There is no escape; you cannot know the length of the command output without reading it, and you can only read it once. You have to read it in chunks, either growing your buffer as needed or parsing on the fly.
But, of course, you can simply avoid the whole issue by directly using the system call df probably uses to get its information: statvfs().
(A note on terminology: "system call" in Unix and Linux generally refers to calling a kernel function from user-space code. Referring to it as "the results of a system() call" or "the results of a system(3) call" would be clearer, but it would probably be better to just say "capturing the output of a process.")

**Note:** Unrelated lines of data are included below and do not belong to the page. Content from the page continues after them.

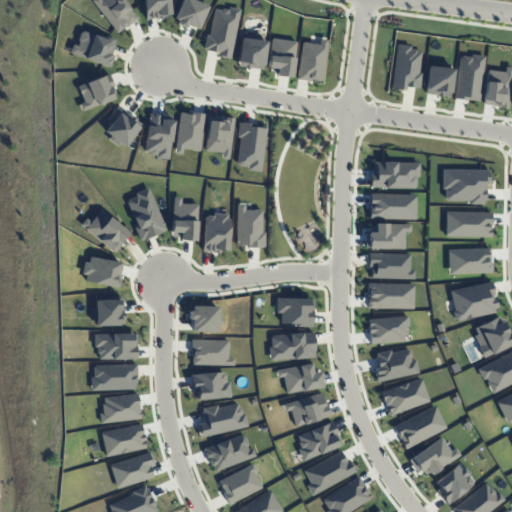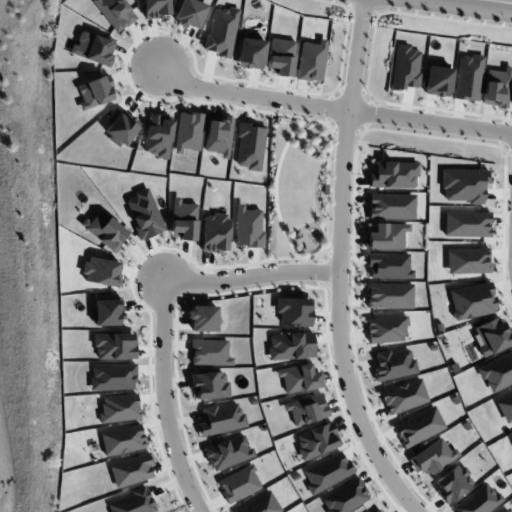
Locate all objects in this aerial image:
road: (461, 6)
building: (156, 8)
road: (413, 15)
building: (221, 31)
building: (93, 48)
building: (251, 52)
building: (468, 77)
building: (497, 87)
road: (333, 106)
building: (158, 135)
building: (250, 146)
building: (393, 175)
building: (215, 233)
building: (387, 236)
road: (337, 265)
building: (472, 300)
road: (161, 314)
building: (492, 336)
building: (497, 372)
building: (210, 384)
building: (222, 419)
building: (433, 456)
building: (478, 500)
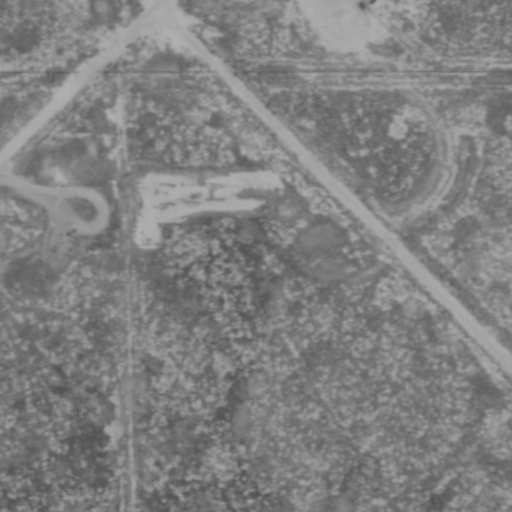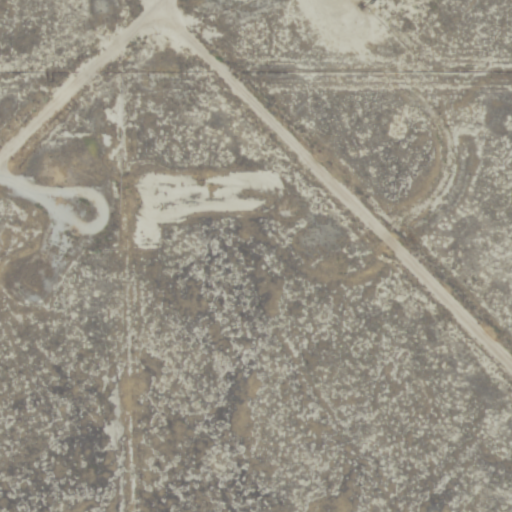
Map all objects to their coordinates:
road: (79, 77)
road: (327, 183)
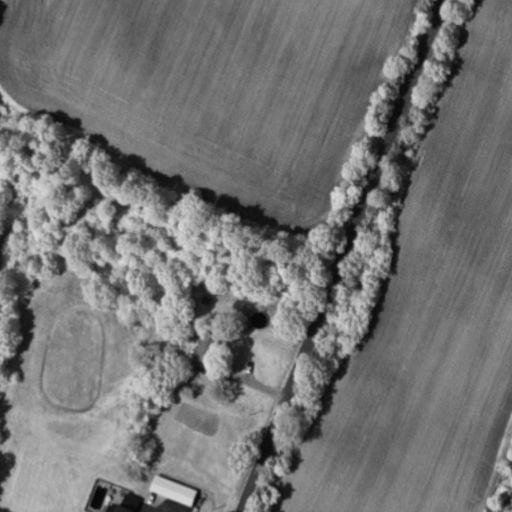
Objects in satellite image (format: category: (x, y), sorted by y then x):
road: (341, 255)
building: (211, 354)
building: (180, 491)
building: (136, 504)
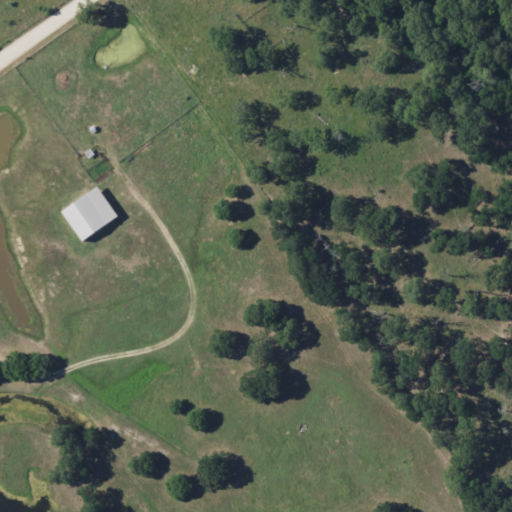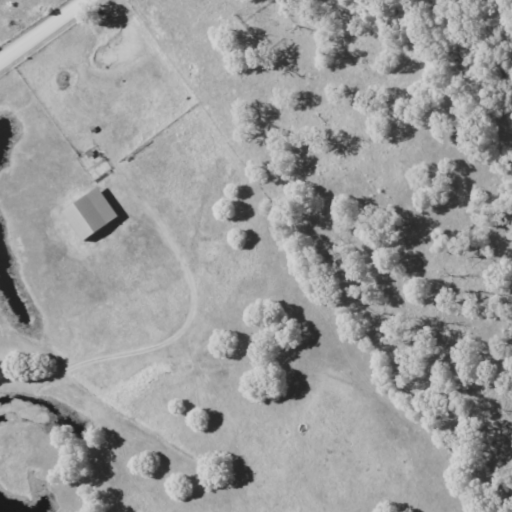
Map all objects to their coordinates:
road: (50, 34)
building: (89, 213)
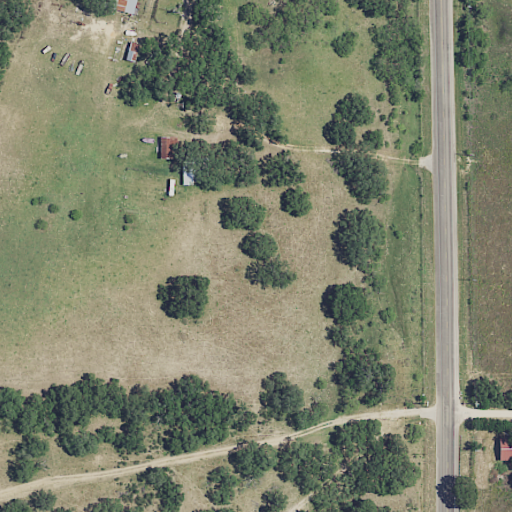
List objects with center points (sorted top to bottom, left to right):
building: (124, 6)
road: (176, 67)
road: (141, 122)
building: (167, 147)
road: (356, 153)
road: (444, 255)
road: (477, 411)
building: (504, 447)
road: (221, 448)
road: (359, 462)
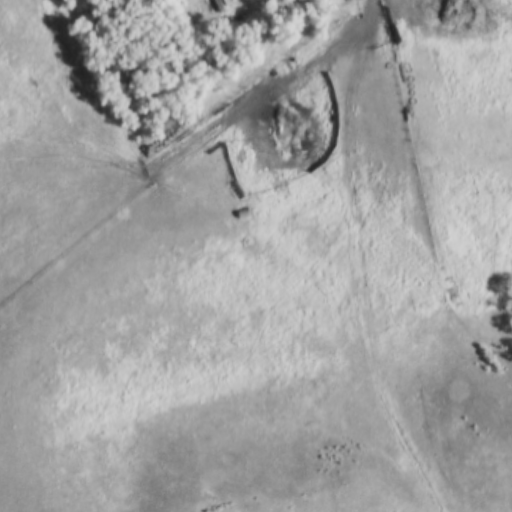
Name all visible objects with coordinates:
building: (228, 1)
building: (220, 3)
building: (239, 191)
building: (228, 197)
building: (236, 219)
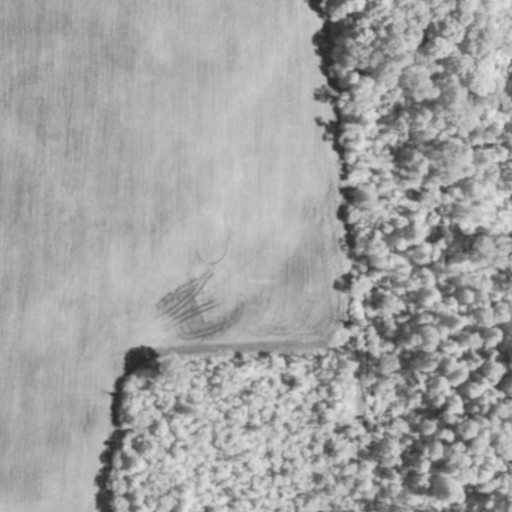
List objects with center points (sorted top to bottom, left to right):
crop: (139, 201)
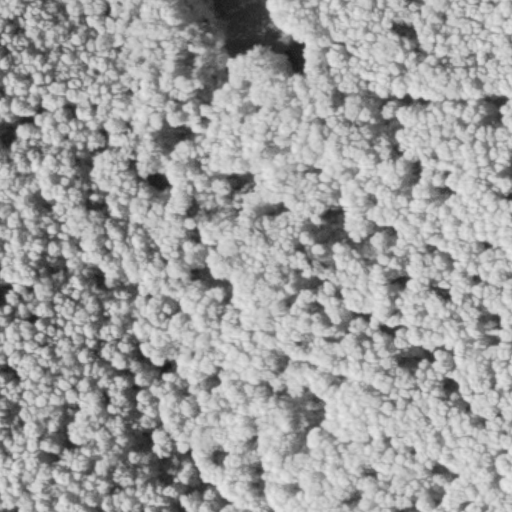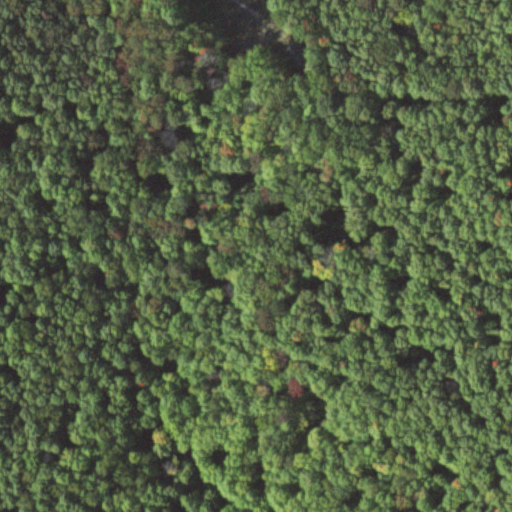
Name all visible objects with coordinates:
road: (148, 270)
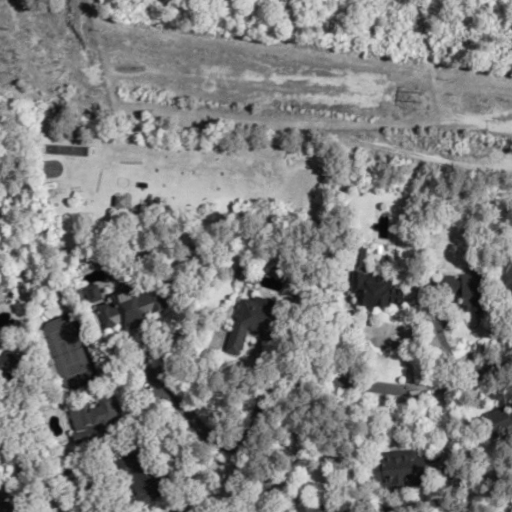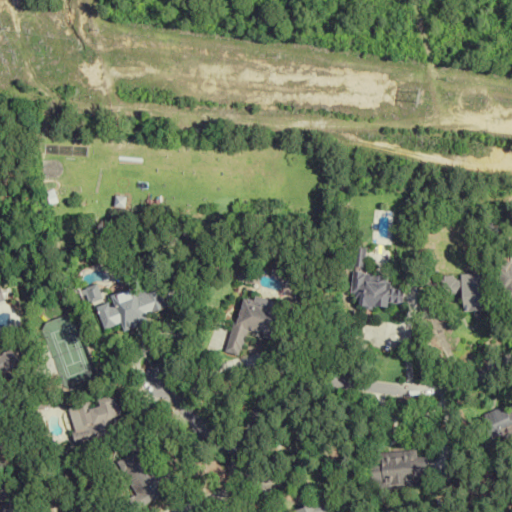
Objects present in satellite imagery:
building: (505, 278)
building: (468, 289)
building: (373, 291)
building: (1, 294)
building: (130, 307)
building: (256, 322)
building: (9, 359)
road: (326, 380)
road: (193, 420)
building: (499, 422)
building: (399, 468)
building: (146, 475)
building: (5, 508)
building: (313, 508)
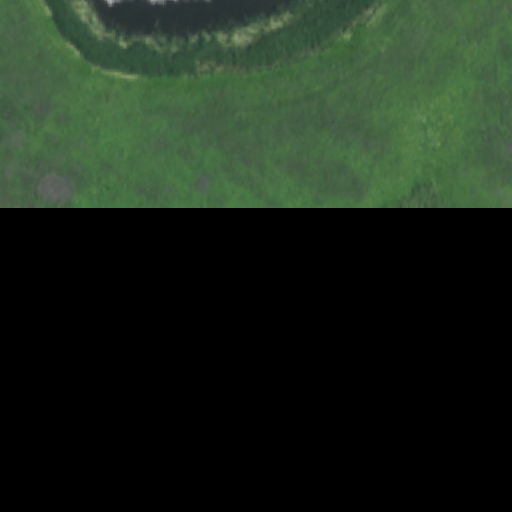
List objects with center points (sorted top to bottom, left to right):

Anyway, you can read a process's output just like you can read any other file. Specifically:
You can start the process using pipe(), fork(), and exec(). This gives you a file descriptor, then you can use a loop to read() from the file descriptor into a buffer and close() the file descriptor once you're done. This is the lowest level option and gives you the most control.
You can start the process using popen(), as you're doing. This gives you a file stream. In a loop, you can read using from the stream into a temporary variable or buffer using fread(), fgets(), or fgetc(), as Zarawesome's answer demonstrates, then process that buffer or append it to a C++ string.
You can start the process using popen(), then use the nonstandard __gnu_cxx::stdio_filebuf to wrap that, then create an std::istream from the stdio_filebuf and treat it like any other C++ stream. This is the most C++-like approach. Here's part 1 and part 2 of an example of this approach.
I'm not sure you can fseek/ftell pipe streams like this.
Have you checked the value of bufSize ? One reason malloc be failing is for insanely sized buffers.
Thanks to everyone who took the time to answer. A co-worker pointed me to the ostringstream class. Here's some example code that does essentially what I was attempting to do in the original question.
#include <iostream> // cout
#include <sstream> // ostringstream
int main(int argc, char** argv) {
FILE* stream = popen( "df", "r" );
std::ostringstream output;
while( !feof( stream ) && !ferror( stream ))
{
char buf[128];
int bytesRead = fread( buf, 1, 128, stream );
output.write( buf, bytesRead );
}
std::string result = output.str();
std::cout << "<RESULT>" << std::endl << result << "</RESULT>" << std::endl;
return (0);
}
To answer the question in the update:
char buffer[1024];
char * line = NULL;
while ((line = fgets(buffer, sizeof buffer, fp)) != NULL) {
// parse one line of df's output here.
}
Would this be enough?
First thing to check is the value of bufSize - if that happens to be <= 0, chances are that malloc returns a NULL as you're trying to allocate a buffer of size 0 at that point.
Another workaround would be to ask malloc to provide you with a buffer of the size (bufSize + n) with n >= 1, which should work around this particular problem.
That aside, the code you posted is pure C, not C++, so including is overdoing it a little.
check your bufSize. ftell can return -1 on error, and this can lead to nonallocation by malloc with buffer having a NULL value.
The reason for the ftell to fail is, because of the popen. You cant search pipes.
Pipes are not random access. They're sequential, which means that once you read a byte, the pipe is not going to send it to you again. Which means, obviously, you can't rewind it.
If you just want to output the data back to the user, you can just do something like:
// your file opening code
while (!feof(fp))
{
char c = getc(fp);
std::cout << c;
}
This will pull bytes out of the df pipe, one by one, and pump them straight into the output.
Now if you want to access the df output as a whole, you can either pipe it into a file and read that file, or concatenate the output into a construct such as a C++ String.